Indeed, and should have been done considering the portent of this review.
So, let’s recap:
- As of the end of 2013 there were 18, 513 certified organic farms and processing facilities in the United States.
- The 610 review of Organic Regulations inviting written comments, and other information regarding the impact of the NOP regulations on small businesses, was posted at the end of February 2011.
- The public comment period was closed at the end of April 2011.
- The review and its public comments period were posted in early to mid-spring, a time of the year when a large percentage of the stakeholders are extremely busy.
- Only 14 comments were received.
- The findings of the review and the conclusions drawn from it were posted and effective on May 6, 2015 only six days after the end of the 2015 National Organic Board Meeting but four years after the public comment period closed.
Considering these facts, several questions stand out:
Are the number of comments sufficient to justify the conclusions drawn by AMS – “Based on the findings from the review, AMS has determined that the NOP is not overly complex and does not significantly overlap or conflict with other regulations” and that there is no “critical need” to amend organic regulations. – ?
Here’s a big disconnect: If that was an accurate assessment why would the department be spending $1.8 million contracting with consultants to simplify and redesign the certification program under their “Sound and Sensible” initiative?
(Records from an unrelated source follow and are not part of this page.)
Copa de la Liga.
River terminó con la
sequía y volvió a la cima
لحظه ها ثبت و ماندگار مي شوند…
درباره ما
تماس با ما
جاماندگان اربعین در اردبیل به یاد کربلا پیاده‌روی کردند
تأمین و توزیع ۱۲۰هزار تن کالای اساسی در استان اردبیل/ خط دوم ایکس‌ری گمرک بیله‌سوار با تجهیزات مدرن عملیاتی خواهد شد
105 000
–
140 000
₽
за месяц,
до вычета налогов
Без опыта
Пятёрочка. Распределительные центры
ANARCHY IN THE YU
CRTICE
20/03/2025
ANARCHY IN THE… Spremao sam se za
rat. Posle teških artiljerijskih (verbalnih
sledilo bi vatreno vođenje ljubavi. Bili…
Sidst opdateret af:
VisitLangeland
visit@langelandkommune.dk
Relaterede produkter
More importantly, how are findings derived from comments collected in 2011 relevant or significant to today’s NOP?
Finally, the final conclusion of the review is quite interesting: “Based upon the review, AMS has determined that the NOP should continue. The USDA organic regulations are dynamic in nature and the NOP continues to collaborate with the NOSB and the organic community on rulemaking and development of guidance documents, (…).”
But here’s some news for the USDA officials: The National Organic Program was created by Congress to assure honesty and fairness in the industry. It is not within the purview of bureaucrats to decide to discontinue it regardless of what conclusions were derived from a questionably meaningful survey, answered by a paltry 14 industry stakeholders.
Actually, the final conclusion is quite revealing considering that Rex A. Barnes, the Associate Administrator of the Agricultural Marketing Service, signed the Section 610 Review findings and conclusion on the last day of the spring 2015 NOSB meeting, which he attended as a silent spectator.
Particularly interesting is the choice of words the “NOP should continue”; this strongly reminds one of the “Big Brother” concept as described by George Orwell’s novel “Nineteen Eighty-Four”.
Furthermore the assertion that “the NOP continues to collaborate with the NOSB” (this really should read “the NOP continues to undermine the intent of Congress by stripping the authority of the NOSB to determine its own rules, work plan and agenda”) overwhelmingly suggests that this report is a script for a play in the continuing Organic Regulatory Theater of the absurd in which the puppet master came to watch his own show and wildly applauded its ending.